Rather than arguing the case on its merits and refraining from personal attacks you now call me a crackpot. Turnabout is fair play, Mr. Ballard. I advise you not to go there. Durova 18:04, 19 November 2005 (UTC)
Calm down, Durova. It's been published and archived. It just hasn't hit mainstream. There are other users on here well aware of the document. Here is a free copy: Des Isle Family Tree from about year 2000. I've had other kids and haven't added them to that signed version, but that is the version that was published. ---- Mr. Ballard 22:12, 19 November 2005 (UTC)
- Are you sure you're following these posts correctly? It was Switisweti who wanted the link.
- Here's my analysis of your family tree:
- 1. The preface states that it was prepared by Edna Bearwald. It does not indicate where or how the research was conducted. A statement in the middle of the document indicates that none of the American branch of the family learned French. This would be a serious handicap to Ms. Bearwald's research.
- 2. The record's assertion about books of the priests cannot be interpreted to apply to Joan of Arc's birth. See parish register. That practice began in 1497 in Toledo and did not become universal until 1563. See my discussion above for the reasons why Joan's nephews and nieces might have been an exception to this but Joan herself would not. Therefore the Jan. 16 birthdate remains unexplained since it correlates with no known document. Ms. Bearwald claims this in general terms and not as a direct reference to Joan's birthdate. Apparently those parish registers were less than comprehensive. See below.
- 3. The king changed the family name to du Lys, not de Lys. A careful genealogist would not make that mistake.
- 4. The reference I found to a niece of Joan of Arc by her brother Pierre du Lys refers to a Catherine du Lys, not a Jeanne de Lys as your record claims. [8] "Catherine du Lys, nièce de Jeanne d’Arc, fut mariée par le roi Charles VII à François de Villebresne, allié à la famille de Musset." Pierre had two sons but apparently no other daughter.
- 5. I did find a reference to the le Fournier name tracing descent from Joan of Arc's brother Pierre. [9] "petition of Robert Le Fournier, baron de Tournebeu, and his nephew Lucas du Chemin, seigneur du Féron, both descended from a daughter of Pierre du Lys."
- 6. However, at the name "Jean le Marguerie" the trail ends.
- 7. The chronology on your family tree leaves enormous gaps.
- 7a. "Jeanne de Lys, m. 1436 to Francois de Villebresne, parents of Marie de Villebresne, m.1485 Jacques le Fournier, Lord of Villeanoble." It is exceptionally rare for a daughter to marry 49 years after her parents' marriage.

Extracted data entries:
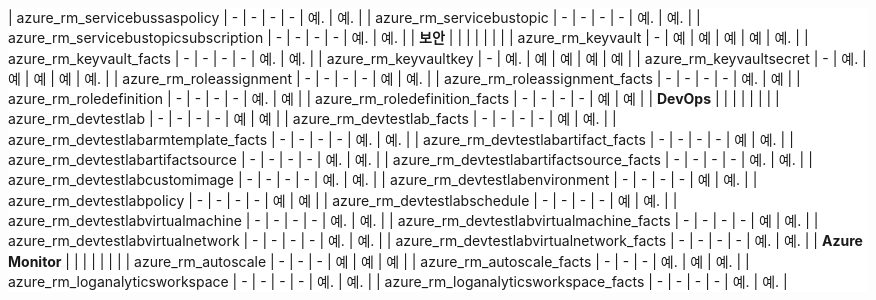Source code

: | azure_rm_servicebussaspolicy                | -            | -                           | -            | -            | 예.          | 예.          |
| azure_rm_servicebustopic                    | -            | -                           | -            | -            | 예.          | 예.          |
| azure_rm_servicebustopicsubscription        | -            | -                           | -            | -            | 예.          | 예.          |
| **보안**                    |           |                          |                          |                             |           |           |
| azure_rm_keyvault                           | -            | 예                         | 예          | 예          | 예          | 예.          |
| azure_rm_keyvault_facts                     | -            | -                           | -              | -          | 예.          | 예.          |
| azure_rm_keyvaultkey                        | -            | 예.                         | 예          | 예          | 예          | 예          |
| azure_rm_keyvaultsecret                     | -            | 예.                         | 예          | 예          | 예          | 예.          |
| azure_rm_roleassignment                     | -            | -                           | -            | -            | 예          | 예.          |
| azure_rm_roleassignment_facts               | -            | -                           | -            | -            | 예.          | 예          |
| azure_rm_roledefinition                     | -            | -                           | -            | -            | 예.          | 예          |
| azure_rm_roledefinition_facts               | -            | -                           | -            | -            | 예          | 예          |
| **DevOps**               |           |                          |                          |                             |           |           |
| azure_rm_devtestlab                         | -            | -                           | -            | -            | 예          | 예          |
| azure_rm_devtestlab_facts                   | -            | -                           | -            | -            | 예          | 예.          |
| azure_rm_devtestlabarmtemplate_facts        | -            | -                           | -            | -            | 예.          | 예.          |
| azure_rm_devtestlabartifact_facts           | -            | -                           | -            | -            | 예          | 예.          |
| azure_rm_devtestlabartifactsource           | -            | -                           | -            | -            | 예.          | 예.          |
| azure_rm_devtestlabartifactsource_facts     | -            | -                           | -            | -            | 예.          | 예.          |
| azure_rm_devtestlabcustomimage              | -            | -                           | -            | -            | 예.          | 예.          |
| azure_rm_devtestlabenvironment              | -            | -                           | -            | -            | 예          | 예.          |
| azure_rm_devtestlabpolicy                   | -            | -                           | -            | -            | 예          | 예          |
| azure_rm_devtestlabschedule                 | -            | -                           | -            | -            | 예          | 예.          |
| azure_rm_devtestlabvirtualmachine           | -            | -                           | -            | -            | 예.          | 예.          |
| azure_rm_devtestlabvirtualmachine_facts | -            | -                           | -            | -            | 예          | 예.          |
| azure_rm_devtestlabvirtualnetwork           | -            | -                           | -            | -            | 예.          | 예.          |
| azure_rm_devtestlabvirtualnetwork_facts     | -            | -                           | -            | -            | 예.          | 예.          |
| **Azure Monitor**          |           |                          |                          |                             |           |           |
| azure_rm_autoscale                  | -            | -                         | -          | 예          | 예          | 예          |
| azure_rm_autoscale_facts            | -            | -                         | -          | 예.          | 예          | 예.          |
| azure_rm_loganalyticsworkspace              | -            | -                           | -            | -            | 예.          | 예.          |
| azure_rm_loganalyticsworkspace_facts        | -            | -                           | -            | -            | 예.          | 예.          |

Exercise brief – Write the next part of the family tree discussion, picking up after its final sentence. This material is separate from the family tree discussion.

Written answer –
- 7b. The very next line is, "Marie le Fournier, m. Jean le Marguerie, Lord of Forteral, belonging to the Chamber of the King, deputy of the nobility and for Lower Normandy, made a noble in the 1580 by a decree of the Privy Council recognizing the relationship of his wife to Jeanne D'Arc de Lys." This leaves 95 years wholly unexplained.
- 7c. Taking 7a and 7b together, the record attempts to document only one event for a period of 144 years.
- 8. "Nicholas be Launay, Lord of Launay, DesIsles, du Parc, des Noes and Villapelee, officer of the King's house and grand falconry, b.1645, given the nobility of his ancient extraction in Sept. 1655 by M. deMarie..." This is highly suspect. The policy of granting nobility to Joan's descendants through the female line [10] (text of the original grant in modernized French) ended in 1614 through a reform of the taille, an important ancien régime tax. Noble families were exempt from payment.[11]
- 9. No other source found on Google connects the name "des Isles" to Joan of Arc.
- 10. The way that you published this document in no way constitutes a peer review.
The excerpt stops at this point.